The neo-Advaita movement probably began about thirty-five years ago when Ramesh Balsekar, the clearly un-Self-realized translator for the iconic Indian sage Sri Nisargadatta Maharaj, began peddling the nonsense in the U.S. Balsekar, a retired banker and an astute businessman, realized that selling the "icing" (Self-realization) without the "cake" (serious spiritual practice) to Westerners was quite lucrative. Over time, others jumped on the bandwagon, and "Awakening to the Dream" is just another product of this movement.

In step with virtually everyone who writes on neo-Advaita or real Advaita, the author quotes India's greatest twentieth-century sage, Sri Ramana Maharshi: "It is the inner consciousness by which he [God] is unceasingly revealing his existence.

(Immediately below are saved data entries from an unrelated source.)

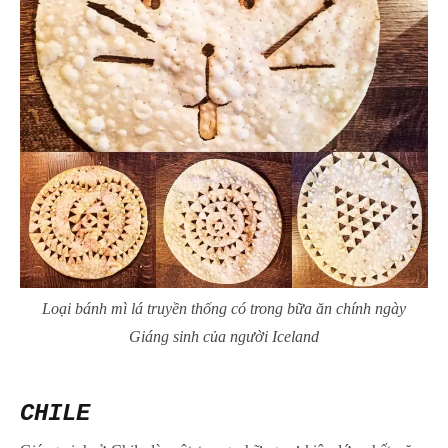
Loại bánh mì lá truyền thống có trong bữa ăn chính ngày
Giáng sinh của người Iceland
CHILE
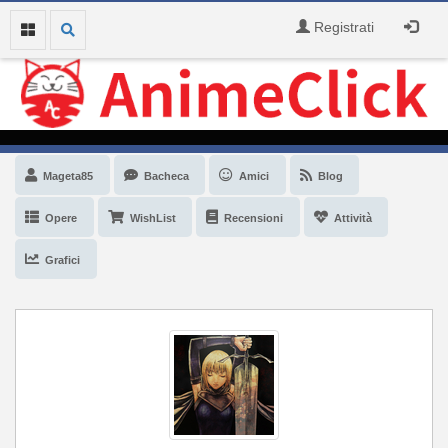
Registrati
Mageta85
Bacheca
Amici
Blog
Opere
WishList
Recensioni
Attività
Grafici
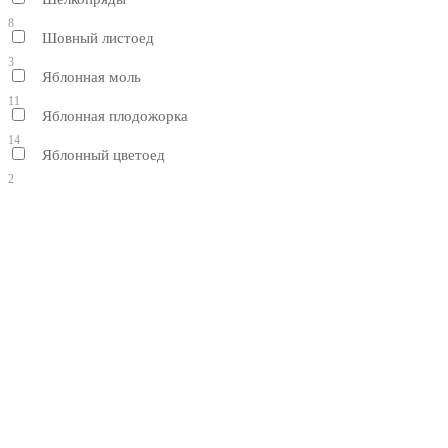
8
Шовный листоед
3
Яблонная моль
11
Яблонная плодожорка
14
Яблонный цветоед
2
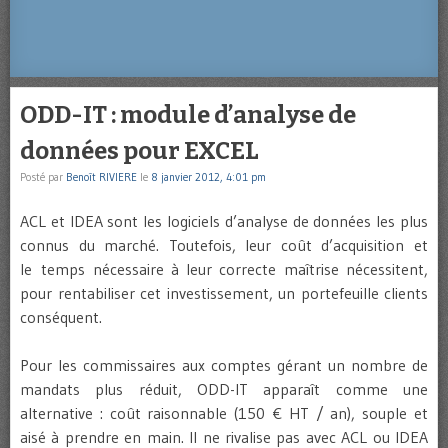
ODD-IT : module d’analyse de
données pour EXCEL
Posté par
Benoît RIVIERE
le
8 janvier 2012, 4:01 pm
ACL et IDEA sont les logiciels d’analyse de données les plus
connus du marché. Toutefois, leur coût d’acquisition et
le temps nécessaire à leur correcte maîtrise nécessitent,
pour rentabiliser cet investissement, un portefeuille clients
conséquent.
Pour les commissaires aux comptes gérant un nombre de
mandats plus réduit, ODD-IT apparaît comme une
alternative : coût raisonnable (150 € HT / an), souple et
aisé à prendre en main. Il ne rivalise pas avec ACL ou IDEA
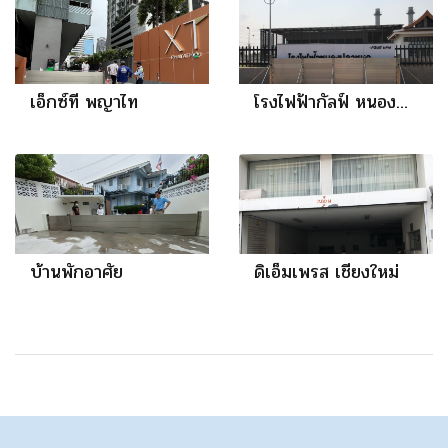
เอ็กซ์ที พญาไท
โรงไฟฟ้ากัลฟ์ หนองปลาหมอ สระบุรี
บ้านพักอาศัย
ดิเอ็มเพรส เชียงใหม่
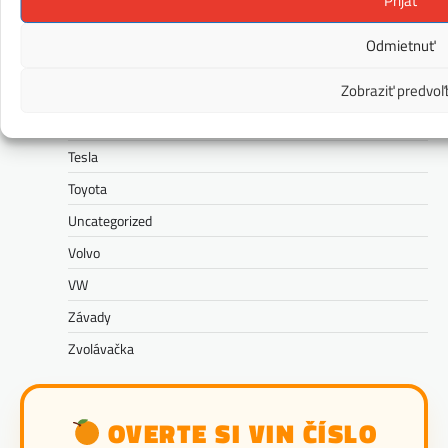
Prijať
Škoda
Odmietnuť
Správy
Zobraziť predvoľ
Subaru
Suzuki
Tesla
Toyota
Uncategorized
Volvo
VW
Závady
Zvolávačka
OVERTE SI VIN ČÍSLO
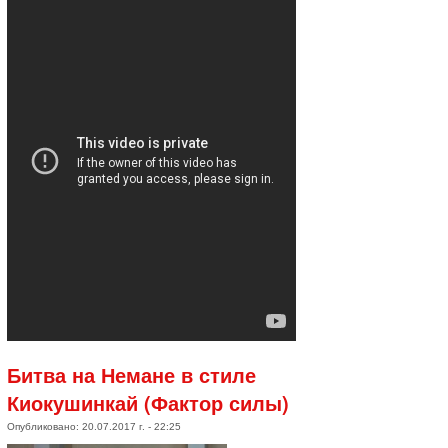
Битва на Немане в стиле
Киокушинкай (Фактор силы)
Опубликовано: 20.07.2017 г. - 22:25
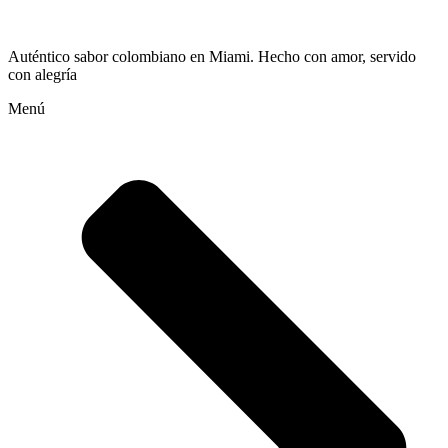
Auténtico sabor colombiano en Miami. Hecho con amor, servido
con alegría
Menú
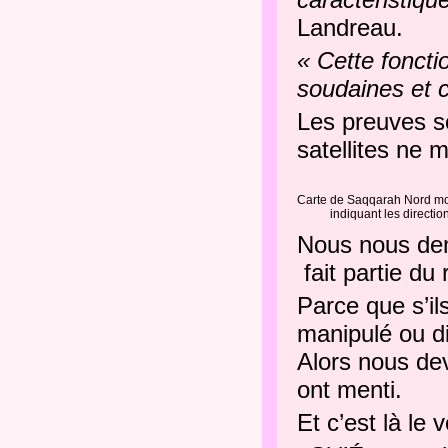
Landreau.
« Cette fonctio
soudaines et c
Les preuves s
satellites ne 
Carte de Saqqarah Nord montr
indiquant les directio
Nous nous dem
fait partie du
Parce que s’ils
manipulé ou 
Alors nous de
ont menti.
Et c’est là le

This divine upadesa (instruction) is always going on naturally in everyone."

But the author himself, unlike Ramana Maharshi and yours truly, has not realized the truth of this statement, because if he had, he'd know that this revelation corresponds with tangibly-felt heart-awakening, and that this "heart"- awakening, as Ramana Maharshi emphasizes, is experienced just to the right of the center of one's chest via a force-current between the "heart" and the crown. (See the book "Sri Ramana Gita" for details.) But the author, ignorantly, claims that the "heart" that awakened beings talk about refers to the right hemisphere of the brain (which is associated with the intellect).

The author claims "the ego is an illusion." No it's not; it's an activity, the activity of avoiding a connection to Divine Power and allowing it to, as Ramana Maharshi puts it, "unceasingly reveal" Itself. But the author doesn't understand this because he is clearly still in the grip of his "illusory ego" and doesn't want to do the spiritual work to transcend it. So he became a member of the "talking school," the guys who talk the talk, but don't walk the (spiritual) walk.

One of the author's heroes is the late, great Zen scholar Alan Watts, and he quotes Watts in order to push his neo-Advaita point of view: "There was a young man who said: `Though it seems that I know that I know, What I would like to see, is the I that knows me, When I know, that I know, that I know.'"

Not long before he died, Watts, speaking of Adi Da (then Franklin Jones), said: "I have been waiting for an Avatar all my life, and now he has come." Adi Da's teaching is about intense effort and stages in order to become enlightened. Watts knew that it was one thing to talk about always already being a Buddha, and another to actually being a Buddha.

In an attempt to illustrate that there is no need to do spiritual work because the mind cannot be found when one looks for it, the author quotes a famous exchange between the legendary Zen Master Bodhidharma and his disciple:

"Hui-k'o: My mind is not at peace. Please Master, pacify it for me.
Bodhidharma: Bring me your mind and I will pacify it for you.
Hui-k'o: When I look for it I cannot find it.
Bodhidharma: There, I have pacified your mind!"

Bodhidharma practiced intense wall-gazing for eight years before he "woke up" and was free of his mind; and his disciples likewise practiced protracted intense "siting," or meditation. But the author makes it a point not to mention this inconvenient fact because it would spoil his bogus argument that you are always already enlightened.

The author writes: "Enlightenment is not something difficult and remote, attainable only by an elite few." Au contraire, it is. Until one seriously engages real spiritual life, which the author hasn't done, one can't comprehend how difficult and challenging it is. If there's been a single Heart Master in the Advaita Vedanta, Zen, or Tibetan Buddhist traditions since Ramana Maharshi died in 1950, I'm not aware of him. I do not believe that "gurus" such as J. Krishnamurti, Nisargadatta, Ramesh Balsekar, Suzuki Roshi, Chogyam Trungpa, and Jean Klein (whom I followed for a time) cut the Heart-knot and woke up from "the dream."

In summary, if superficial, “talking-school” neo-Advaita floats your boat, then this is a book you might enjoy. But if you’re interested in serious non-dual spiritual teachings, then look elsewhere for Advaita Dharma.